France : Clearview doit payer une nouvelle amende de plusieurs millions

Clearview-Schriftzug auf Smartphone
La Grèce, la Grande-Bretagne et l’Italie ont également prononcé des amendes pour violation de la vie privée contre Clearview. (Source : IMAGO / Zoonar)

La Commission Nationale de l’Informatique et des Libertés (CNIL) française a prononcé une nouvelle amende de 5,2 millions d’euros contre Clearview AI. L’entreprise américaine collecte des photos de personnes sur Internet et les utilise pour sa base de données de reconnaissance faciale biométrique. Selon l’institution, Clearview a ainsi enfreint le règlement fondamental européen sur la protection des données (RGPD), raison pour laquelle elle avait déjà infligé une amende de plusieurs millions à l’entreprise en octobre dernier. L’autorité autrichienne de protection des données vient également de terminer l’examen d’une plainte à l’encontre de l’entreprise.

Comme l’a communiqué la CNIL mercredi, Clearview AI ne s’est pas encore conformée à l’injonction des autorités françaises datant d’octobre 2022. Une nouvelle amende a donc été prononcée.

En octobre, la CNIL avait ordonné à la société de cesser « la collecte et l’usage des données de personnes se trouvant sur le territoire français » et de supprimer les données déjà collectées. L’autorité avait donné deux mois à Clearview pour se mettre en conformité. Si Clearview ne s’y conformait pas, elle avait en outre été menacée d’une nouvelle amende de 100.000 euros par jour.

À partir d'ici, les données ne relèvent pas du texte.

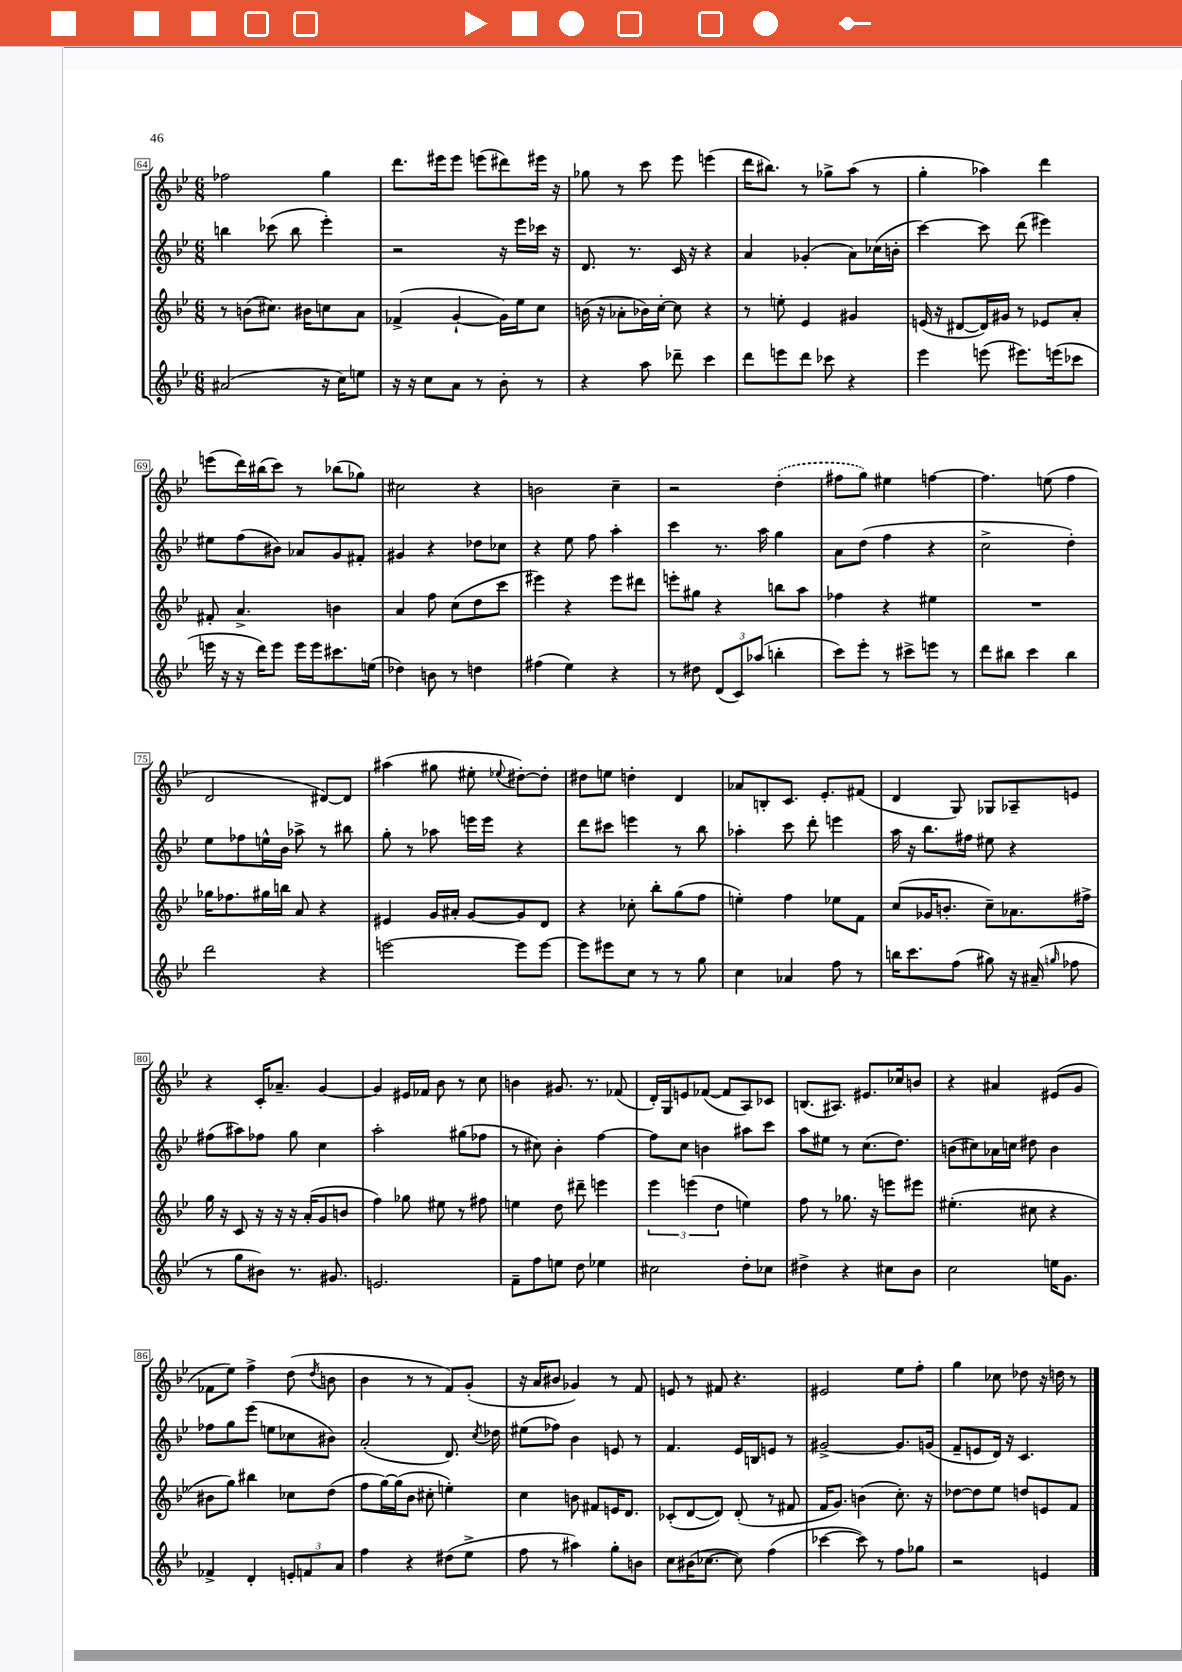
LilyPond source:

<<
\new StaffGroup <<
\new Staff = "s0" {
    \clef treble \key bes \major \numericTimeSignature \time 6/8
    \autoBeamOff fes''2 g''4 |
    d'''8.[ eis'''16 eis'''8] e'''8[( dis'''8) eis'''16] r16 |
    ges''8 r8 c'''8 ees'''8 e'''4( |
    d'''16[ bis''8.]) r8 ges''8[-> a''8]( r8 |
    g''4-. aes''4) d'''4 |
    e'''8[( d'''16) bis''16( c'''8]) r8 bes''8[( ges''8]) |
    cis''2 r4 |
    b'2 c''4-- |
    r2 \once \slurDashed d''4-.( |
    fis''8[ g''8]) eis''4 f''4~ |
    f''4. e''8( f''4 |
    d'2 dis'8[~) dis'8] |
    ais''4( gis''8 eis''8-. \appoggiatura { ees''8 } dis''8[~-.) dis''8]-. |
    dis''8[ e''8] d''4-. d'4 |
    aes'8[ b8-. c'8.] ees'8.[-. fis'8]( |
    d'4 g8) ges8[ aes8-- e'8] |
    r4 c'16[-. aes'8.]-- g'4~ |
    g'4 eis'16[ fes'16] bes'8 r8 c''8 |
    b'4 gis'8. r8. fes'8( |
    d'16[-.) g16 e'8 fes'8]~( fes'8[ a8) ces'8] |
    b8.[( ais8.]) eis'8.[ ces''16 b'8] |
    r4 ais'4 eis'8[( g'8] |
    fes'8[ ees''8]) f''4-> d''8( \acciaccatura { d''8 } b'8 |
    bes'4 r8 r8 f'8[) g'8]-.( |
    r16 a'16[ bis'8] ges'4) r8 f'8 |
    e'8 r8 fis'8 r4. |
    eis'2 ees''8[ f''8]-. |
    g''4 ces''8 des''8 r16 d''16 r8 \bar "|." |
}
\new Staff = "s1" {
    \clef treble \key bes \major \numericTimeSignature \time 6/8
    \autoBeamOff b''4 ces'''8( b''8 ees'''4-.) |
    r2 r16 ees'''16[ ces'''16] r16 |
    d'8. r8. c'16 r16 r4 |
    a'4 ges'4-.( a'8[) ces''16( b'16]-. |
    c'''4~) c'''8 d'''8( eis'''4) |
    eis''8[ f''8( bis'8]) aes'8[ g'8 fis'8]-. |
    gis'4 r4 des''8[ ces''8] |
    r4 ees''8 f''8 a''4-. |
    c'''4 r8. a''16 g''4 |
    a'8[ d''8]( f''4 r4 |
    c''2-> d''4-.) |
    ees''8[ fes''8 e''16-^ bes'16] aes''8-> r8 bis''8 |
    g''8-. r8 aes''8 e'''16[ e'''16] r4 |
    d'''8[ cis'''8] e'''4 r8 bes''8 |
    aes''4-. c'''8 d'''8-. e'''4 |
    a''16 r16 bes''8.[ fis''16] eis''8 r4 |
    fis''8[( ais''8) fes''8] g''8 c''4 |
    a''2-. gis''8[( fes''8] |
    r8 cis''8) bes'4-. f''4~ |
    f''8[ c''8] b'4 ais''8[ c'''8] |
    a''8[ eis''8] r8 c''8.[( d''8.]) |
    b'8[( cis''8) aes'16 c''16] dis''8 b'4 |
    fes''8[ g''8 ees'''8]( e''8[ ces''8 bis'8]) |
    a'2-.( d'8.) \acciaccatura { c''8 } des''16 |
    eis''8[( fes''8]) bes'4 e'8 r8 |
    f'4. ees'16[ b16 e'8] r8 |
    gis'2~-> gis'8.[ g'16]( |
    f'8[-- e'8 d'16]) r16 c'4. \bar "|." |
}
\new Staff = "s2" {
    \clef treble \key bes \major \numericTimeSignature \time 6/8
    \autoBeamOff r8 b'8[( cis''8.]) bis'16[ c''8 a'8] |
    fes'4->( g'4~-! g'16[) ees''16 c''8] |
    b'16( r16 aes'8[-. bes'16) c''16]~-. c''8 r4 |
    r8 e''8-. ees'4 gis'4 |
    e'16( r16 dis'8[~ dis'16) gis'16] r8 ees'8[ a'8]-. |
    fis'8-. a'4.-> b'4 |
    a'4 f''8 c''8[( d''8 c'''8] |
    eis'''4) r4 eis'''8[ dis'''8] |
    e'''8[-. gis''8] r4 b''8[ a''8] |
    fes''4 r4 eis''4 |
    R2. |
    ges''16[ fes''8. gis''16 b''16] a'8 r4 |
    eis'4 g'16[ ais'16]-. g'8[~ g'8 d'8] |
    r4 ces''8-. bes''8[-. g''8( f''8] |
    e''4-.) f''4 ees''8[ f'8] |
    c''8[( ges'16 b'8.]-. c''8[--) aes'8. fis''16]-> |
    g''16 r16 c'8 r16 r16 r16 a'16[-.( g'8 b'8] |
    f''4) ges''8 eis''8 r8 fis''8 |
    e''4 d''8 dis'''8-- e'''4 |
    \tuplet 3/2 { ees'''4 e'''4( d''4 } e''4) |
    f''8 r8 ges''8. r16 e'''8[ eis'''8] |
    eis''4.-.( cis''8 r4 |
    bis'8[ g''8]) bis''4 ces''8[ d''8]( |
    f''8[ g''16~) g''16( bes'8] cis''8-. e''4-.) |
    c''4 b'8 fis'8[ e'16 d'8.] |
    ces'8[-.( d'8~ d'8]) d'8-.( r8 fis'8 |
    f'16[ g'8.]) b'4( c''8.-.) r16 |
    des''8[~ des''8 ees''8] d''8[ e'8 f'8] \bar "|." |
}
\new Staff = "s3" {
    \clef treble \key bes \major \numericTimeSignature \time 6/8
    \autoBeamOff ais'2( r16 c''16[) e''8] |
    r16 r16 c''8[ a'8] r8 bes'8-. r8 |
    r4 a''8 des'''8-- c'''4 |
    d'''8[ e'''8 d'''8] ces'''8 r4 |
    ees'''4 e'''8( eis'''8.[) e'''16( ces'''8] |
    e'''16 r16 r16 d'''16[) e'''8] e'''16[ e'''16 cis'''8. e''16]( |
    des''4) b'8 r8 d''4 |
    fis''4( ees''4) r4 |
    r8 dis''8 \tuplet 3/2 { d'8[( c'8) aes''8]( } b''4-. |
    c'''8[) ees'''8]-. r8 cis'''8[-> e'''8] r8 |
    d'''8[ bis''8] c'''4 bis''4 |
    d'''2 r4 |
    e'''2~ e'''8[ e'''8]~ |
    e'''8[ eis'''8 c''8] r8 r8 g''8 |
    c''4 aes'4 f''8 r8 |
    b''16[ c'''8. f''8]( gis''8) r16 ais'16--( \grace { g''16 } fes''8 |
    r8 g''8[ bis'8]) r8. gis'8. |
    e'2. |
    f'8[-- f''8 e''8] d''8 ees''4 |
    cis''2 d''8[-. ces''8] |
    dis''4-> r4 cis''8[ bes'8] |
    c''2 e''16[ g'8.] |
    fes'4-> d'4-. \tuplet 3/2 { e'8[-. f'8 a'8] } |
    f''4 r4 dis''8[( ees''8]-> |
    f''8 r8 ais''4) g''8[-. b'8] |
    c''8[ bis'16( ces''8.]~ ces''8) f''4( |
    ces'''4~ ces'''8) r8 f''8[ ges''8] |
    r2 e'4 \bar "|." |
}
>>
>>
\layout { \context { \Score currentBarNumber = #64 \override BarNumber.stencil = #(make-stencil-boxer 0.1 0.3 ly:text-interface::print) } }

L’amende la plus haute possible

L’autorité de protection des données avait déjà prononcé l’année derniére une amende de 20 millions d’euros contre Clearview AI ; d’après l’autorité, la peine maximale qu’il est possible d’infliger.

La CNIL avait alors constaté que Clearview traitait des données biométriques sans base légale. Clearview ne recueille pas le consentement des personnes concernées pour le traitement des données et ne dispose pas d’un intérêt légitime. Les données biométriques sont particulièrement sensibles, car elles permettent d’identifier les personnes de manière univoque tout au long de leur vie.

Les internautes ne s’attendent pas non plus, d’après la CNIL, à ce que leurs photos publiées soient vendues à des agences gouvernementales et utilisées à des fins d’application de la loi grâce à la reconnaissance faciale.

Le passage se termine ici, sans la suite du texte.